Typical Pietersen. You never know what will come next but you can bet your next century it will be a surprise.

He has been like that since the moment his form with Notts forced the selectors to find a place for him in the England side. Do you remember the circumstances?

It meant sacrificing Graeme Thorpe, one of the finest left-handers in their history. I came back from a tour at about that time and bumped into a former England captain.

“You were in Pakistan?” he inquired. “Yes.” “What did you think?”

“Every time a top order wicket fell I used to think ‘I wish Thorpy was coming in next.'” His thoughtful nod was almost unnecessary.

That is how important Thorpe was, at the end of a great career, and it was the gamble the selectors took as they preferred Pietersen.

The rewards were soon there for everyone to see. His dazzling innings at the Oval was a refreshing mix of good technique and supreme talent and it made sure England won back the Ashes.

He had already hit every South African boundary fence as regularly as the clock ticks and the only question against him seemed to be his hair which changed colour, style and shape as if he might be one of the lightly brained models he chose as his dinner companions.

When he met the singer Jessica Taylor and, quick as his cover drive, decided she ought to be his life's companion, there was a perceptible change. He comes from a settled family and he likes that atmosphere. Don't expect him to change his married status any time soon.

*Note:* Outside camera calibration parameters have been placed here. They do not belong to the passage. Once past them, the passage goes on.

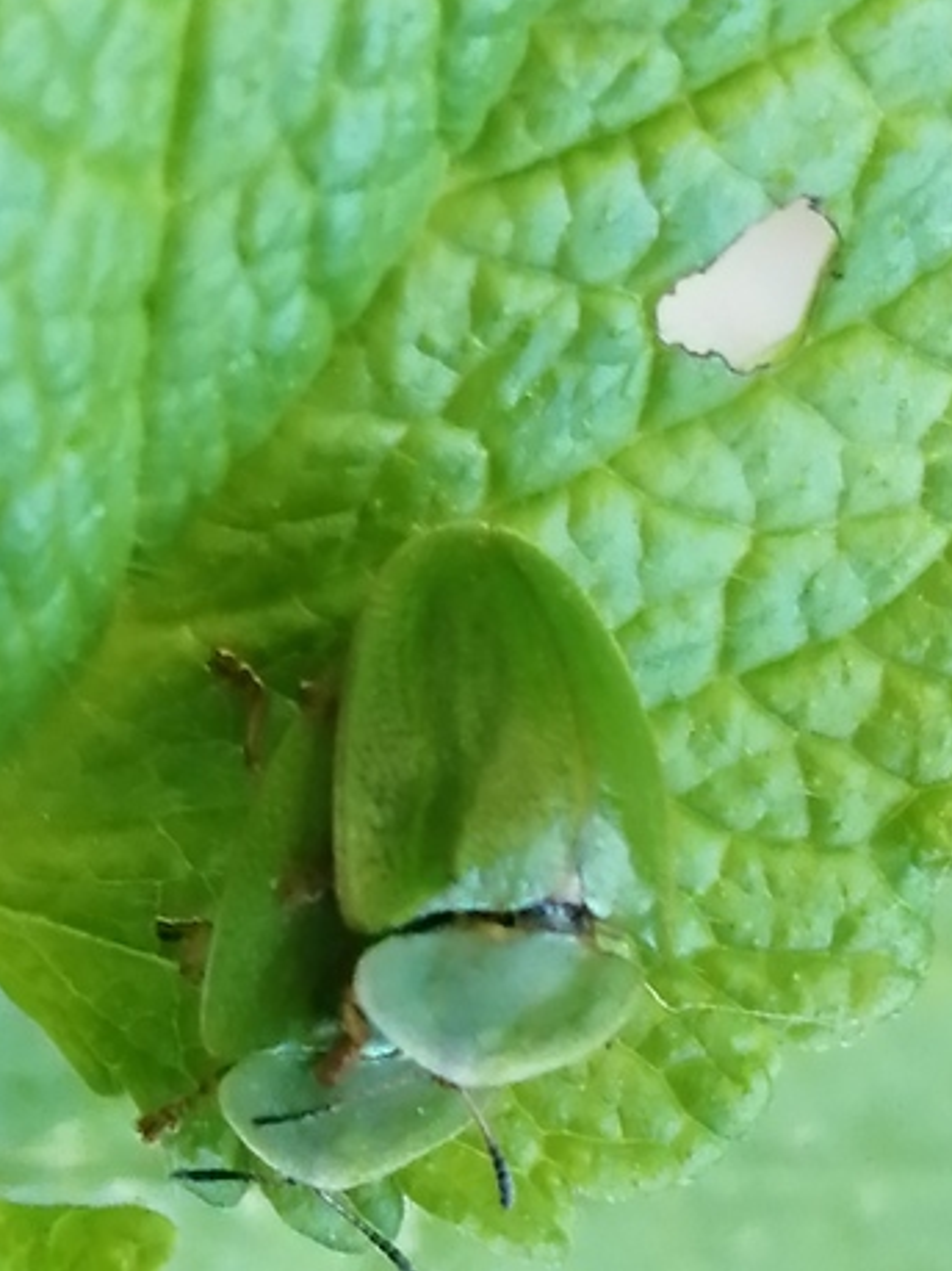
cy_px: 739
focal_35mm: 145
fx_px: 5319
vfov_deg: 13.6
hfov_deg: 10.2
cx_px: 335
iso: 100
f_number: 1.8
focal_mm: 3.46
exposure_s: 1/60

Then came the terrible business of the captaincy. Don't ask me what went wrong, but it was a typical piece of English management. I am not sure the principal actors understood why it was, after persuading the players to forget the miseries of Mumbai and return to complete the tour, he found himself being asked: “Are you resigning?”

It was a savage blow to his career and his pride and anyone who has seen him bat since must suspect it struck deep.

Somehow — he says a brief trip to South Africa before this tour is responsible — in the deep heat of Adelaide, under the shadow of that lovely old cathedral but with the Barmy Army singing in the background he is the old KP once again.

The old, vainglorious, positive, look-at-me, I'll win the match while you guys sit back and watch, KP.

I am told that when he took the vital wicket of Michael Clarke off the last ball of the fourth day he told his team-mates: “I'm an all-rounder now!”

No you are not KP. Sometimes we will be grateful if you take a wicket or two but don't get ahead of yourself. You are the greatest batsman in the world and that is enough for those of us who love you to pieces.